▼

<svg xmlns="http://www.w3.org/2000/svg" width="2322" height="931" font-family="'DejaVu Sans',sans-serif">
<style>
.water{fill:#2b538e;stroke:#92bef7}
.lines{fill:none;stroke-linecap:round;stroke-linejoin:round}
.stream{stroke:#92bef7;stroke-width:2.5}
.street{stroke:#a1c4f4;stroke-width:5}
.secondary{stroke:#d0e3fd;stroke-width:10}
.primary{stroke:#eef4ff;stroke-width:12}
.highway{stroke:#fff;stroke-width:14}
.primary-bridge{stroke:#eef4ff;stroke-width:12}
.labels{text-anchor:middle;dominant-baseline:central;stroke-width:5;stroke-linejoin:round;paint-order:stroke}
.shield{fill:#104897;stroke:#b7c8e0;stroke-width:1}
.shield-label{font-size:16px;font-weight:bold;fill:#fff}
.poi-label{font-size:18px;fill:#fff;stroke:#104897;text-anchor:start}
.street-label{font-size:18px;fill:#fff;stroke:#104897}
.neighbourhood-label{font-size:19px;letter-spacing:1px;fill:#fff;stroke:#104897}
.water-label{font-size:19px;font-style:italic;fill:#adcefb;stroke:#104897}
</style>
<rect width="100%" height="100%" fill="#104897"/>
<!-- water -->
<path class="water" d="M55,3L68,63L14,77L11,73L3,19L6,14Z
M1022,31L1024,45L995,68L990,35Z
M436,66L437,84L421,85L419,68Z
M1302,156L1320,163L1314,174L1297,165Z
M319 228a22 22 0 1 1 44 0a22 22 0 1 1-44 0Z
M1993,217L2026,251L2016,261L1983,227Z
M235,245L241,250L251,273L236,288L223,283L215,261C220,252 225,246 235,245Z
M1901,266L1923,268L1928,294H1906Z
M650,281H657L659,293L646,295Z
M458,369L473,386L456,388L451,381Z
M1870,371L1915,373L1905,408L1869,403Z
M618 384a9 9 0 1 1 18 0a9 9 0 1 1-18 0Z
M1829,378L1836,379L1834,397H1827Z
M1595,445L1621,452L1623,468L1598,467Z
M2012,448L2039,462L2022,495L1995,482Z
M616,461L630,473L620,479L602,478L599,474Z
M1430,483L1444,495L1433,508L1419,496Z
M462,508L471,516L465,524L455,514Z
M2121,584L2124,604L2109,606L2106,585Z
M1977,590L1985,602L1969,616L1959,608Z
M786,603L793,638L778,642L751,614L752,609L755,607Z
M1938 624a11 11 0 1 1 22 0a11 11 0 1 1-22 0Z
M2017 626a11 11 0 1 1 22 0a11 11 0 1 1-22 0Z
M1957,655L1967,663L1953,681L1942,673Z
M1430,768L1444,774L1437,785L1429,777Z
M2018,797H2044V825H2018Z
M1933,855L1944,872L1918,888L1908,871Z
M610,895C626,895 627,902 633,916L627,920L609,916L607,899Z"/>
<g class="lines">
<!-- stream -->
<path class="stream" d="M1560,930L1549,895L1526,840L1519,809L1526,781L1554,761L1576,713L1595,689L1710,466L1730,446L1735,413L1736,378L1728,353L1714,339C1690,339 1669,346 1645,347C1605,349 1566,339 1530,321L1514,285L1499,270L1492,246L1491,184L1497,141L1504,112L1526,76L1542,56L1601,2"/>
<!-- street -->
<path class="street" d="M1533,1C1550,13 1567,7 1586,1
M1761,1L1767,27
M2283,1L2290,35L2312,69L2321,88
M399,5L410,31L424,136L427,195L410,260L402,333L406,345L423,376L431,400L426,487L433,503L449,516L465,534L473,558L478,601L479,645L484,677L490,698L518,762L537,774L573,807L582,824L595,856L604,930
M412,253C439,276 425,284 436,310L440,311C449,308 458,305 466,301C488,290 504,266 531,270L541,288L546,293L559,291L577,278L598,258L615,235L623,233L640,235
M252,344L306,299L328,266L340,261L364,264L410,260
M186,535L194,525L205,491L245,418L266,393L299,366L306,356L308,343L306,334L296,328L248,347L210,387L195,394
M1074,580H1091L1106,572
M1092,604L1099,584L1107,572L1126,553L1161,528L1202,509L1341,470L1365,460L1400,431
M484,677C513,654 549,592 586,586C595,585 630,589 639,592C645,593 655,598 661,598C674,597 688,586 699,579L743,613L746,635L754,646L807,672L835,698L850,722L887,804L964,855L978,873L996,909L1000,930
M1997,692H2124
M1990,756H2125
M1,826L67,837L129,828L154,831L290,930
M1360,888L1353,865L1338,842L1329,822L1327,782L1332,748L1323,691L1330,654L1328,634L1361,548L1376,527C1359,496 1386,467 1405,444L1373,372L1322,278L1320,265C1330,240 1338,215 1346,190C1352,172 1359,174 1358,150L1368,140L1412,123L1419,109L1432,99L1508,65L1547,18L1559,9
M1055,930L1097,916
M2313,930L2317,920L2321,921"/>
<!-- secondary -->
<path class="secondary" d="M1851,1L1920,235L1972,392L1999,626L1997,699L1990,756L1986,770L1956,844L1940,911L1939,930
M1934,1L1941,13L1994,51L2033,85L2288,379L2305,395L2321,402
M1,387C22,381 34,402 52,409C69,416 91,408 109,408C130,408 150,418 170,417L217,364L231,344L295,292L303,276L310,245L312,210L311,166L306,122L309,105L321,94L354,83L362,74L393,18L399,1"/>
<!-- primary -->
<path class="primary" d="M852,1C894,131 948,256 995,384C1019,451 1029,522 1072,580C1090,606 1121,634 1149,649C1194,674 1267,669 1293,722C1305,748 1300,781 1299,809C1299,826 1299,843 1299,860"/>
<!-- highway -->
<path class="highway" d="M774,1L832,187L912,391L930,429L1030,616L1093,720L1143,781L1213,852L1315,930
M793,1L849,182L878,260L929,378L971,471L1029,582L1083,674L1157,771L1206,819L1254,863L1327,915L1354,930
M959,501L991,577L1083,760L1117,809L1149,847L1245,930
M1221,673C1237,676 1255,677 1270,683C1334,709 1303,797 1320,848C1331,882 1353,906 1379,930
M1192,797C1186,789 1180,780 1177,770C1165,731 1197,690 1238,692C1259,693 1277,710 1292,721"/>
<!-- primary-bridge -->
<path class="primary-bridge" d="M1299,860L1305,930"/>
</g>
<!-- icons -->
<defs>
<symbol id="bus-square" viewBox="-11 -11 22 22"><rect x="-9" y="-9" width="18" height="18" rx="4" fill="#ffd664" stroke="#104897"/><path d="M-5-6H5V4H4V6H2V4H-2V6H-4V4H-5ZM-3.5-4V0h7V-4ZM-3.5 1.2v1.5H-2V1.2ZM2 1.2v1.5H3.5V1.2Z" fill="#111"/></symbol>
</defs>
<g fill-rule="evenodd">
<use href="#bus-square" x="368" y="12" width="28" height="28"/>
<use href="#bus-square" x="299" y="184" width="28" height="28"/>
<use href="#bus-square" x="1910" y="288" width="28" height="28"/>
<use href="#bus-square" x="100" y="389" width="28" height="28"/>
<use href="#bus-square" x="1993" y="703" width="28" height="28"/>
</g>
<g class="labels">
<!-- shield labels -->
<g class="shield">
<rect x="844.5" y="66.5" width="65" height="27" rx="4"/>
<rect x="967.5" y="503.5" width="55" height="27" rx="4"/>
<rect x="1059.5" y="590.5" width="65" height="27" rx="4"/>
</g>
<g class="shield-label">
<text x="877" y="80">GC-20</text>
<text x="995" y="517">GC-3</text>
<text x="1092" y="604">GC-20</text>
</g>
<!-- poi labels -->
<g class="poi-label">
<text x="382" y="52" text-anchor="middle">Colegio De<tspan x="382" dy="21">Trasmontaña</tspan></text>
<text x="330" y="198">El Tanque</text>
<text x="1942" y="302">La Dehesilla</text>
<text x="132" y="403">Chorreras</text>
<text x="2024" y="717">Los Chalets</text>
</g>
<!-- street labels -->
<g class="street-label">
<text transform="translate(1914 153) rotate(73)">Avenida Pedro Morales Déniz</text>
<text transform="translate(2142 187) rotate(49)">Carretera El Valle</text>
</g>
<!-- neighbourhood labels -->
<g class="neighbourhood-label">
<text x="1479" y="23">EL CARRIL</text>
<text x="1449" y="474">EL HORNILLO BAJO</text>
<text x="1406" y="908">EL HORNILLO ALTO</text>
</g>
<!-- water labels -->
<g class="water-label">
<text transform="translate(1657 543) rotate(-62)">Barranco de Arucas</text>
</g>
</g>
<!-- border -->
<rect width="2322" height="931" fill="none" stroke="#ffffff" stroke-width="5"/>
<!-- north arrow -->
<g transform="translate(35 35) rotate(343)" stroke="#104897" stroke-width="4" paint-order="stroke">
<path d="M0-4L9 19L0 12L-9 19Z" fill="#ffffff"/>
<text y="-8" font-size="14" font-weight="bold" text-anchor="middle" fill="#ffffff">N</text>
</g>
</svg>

▲

**PROBLEM**
Check the listing above for lines containing the string "HORNILLO", and copy each one.

**SOLUTION FOR THIS PROBLEM**
<text x="1449" y="474">EL HORNILLO BAJO</text>
<text x="1406" y="908">EL HORNILLO ALTO</text>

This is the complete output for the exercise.